Prompt: Please write out every line of the listing without alteration, but omit the images.

:: Collected data ::

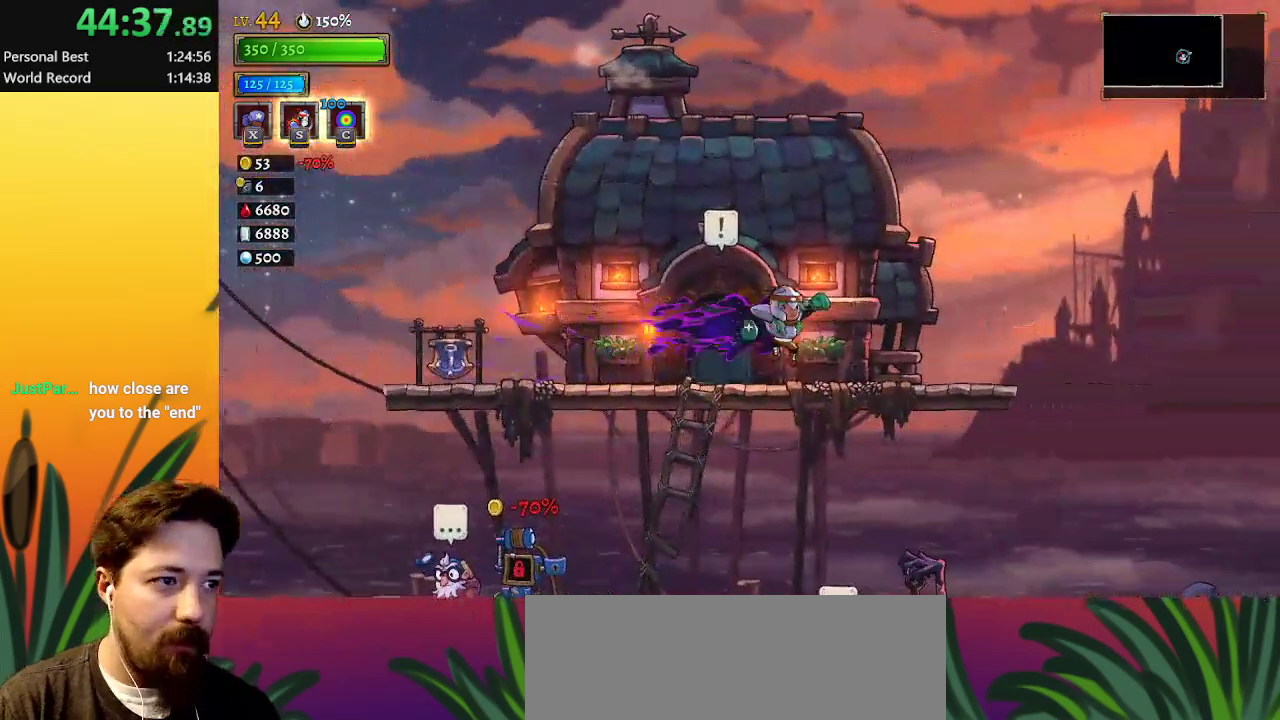
{"keys": [], "events": [[83, "left", "up"], [233, "up", "down"], [350, "up", "up"]]}
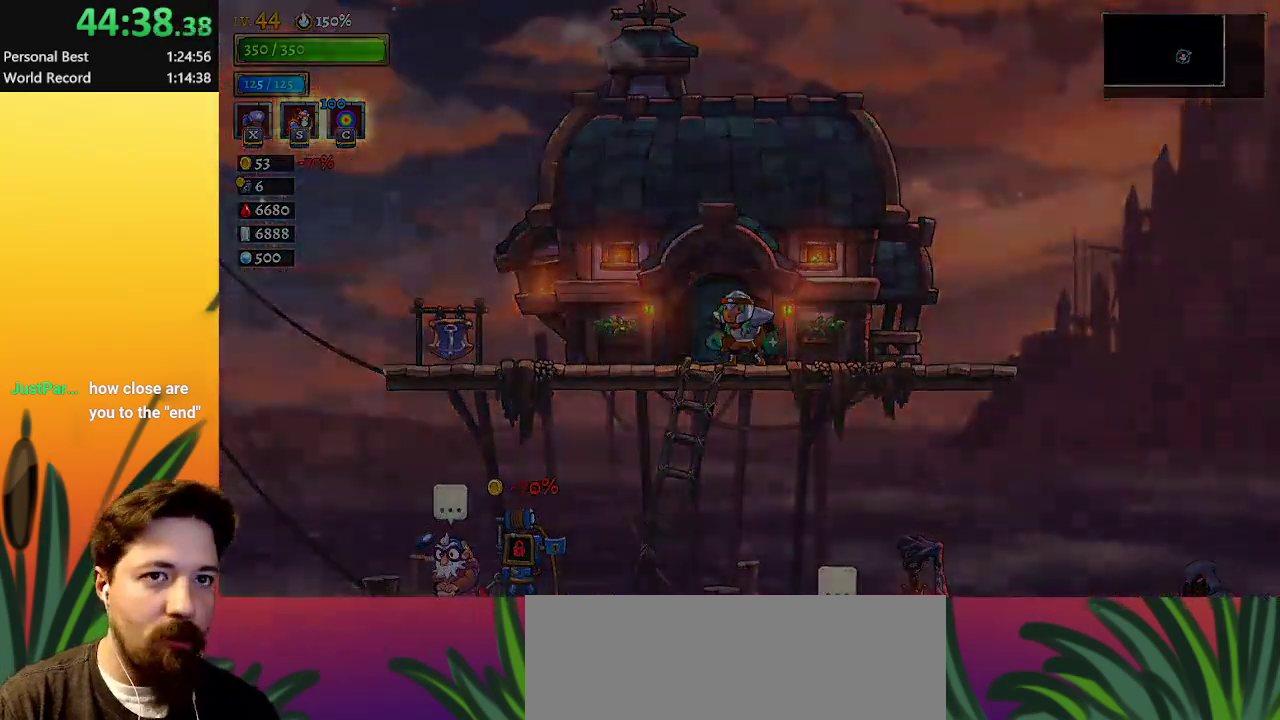
{"keys": ["left"], "events": [[267, "left", "down"]]}
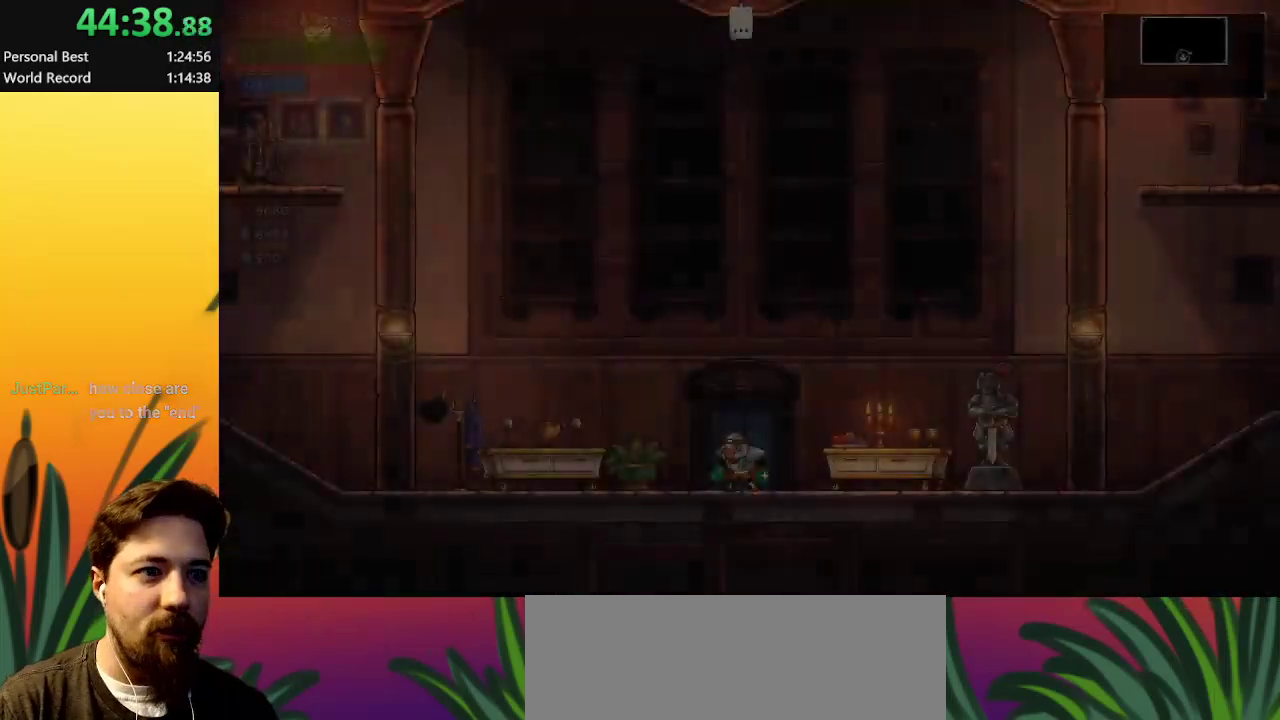
{"keys": ["left"], "events": []}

:::

Output of the exercise:
{"keys": [], "events": [[83, "left", "up"], [233, "up", "down"], [350, "up", "up"]]}
{"keys": ["left"], "events": [[267, "left", "down"]]}
{"keys": ["left"], "events": []}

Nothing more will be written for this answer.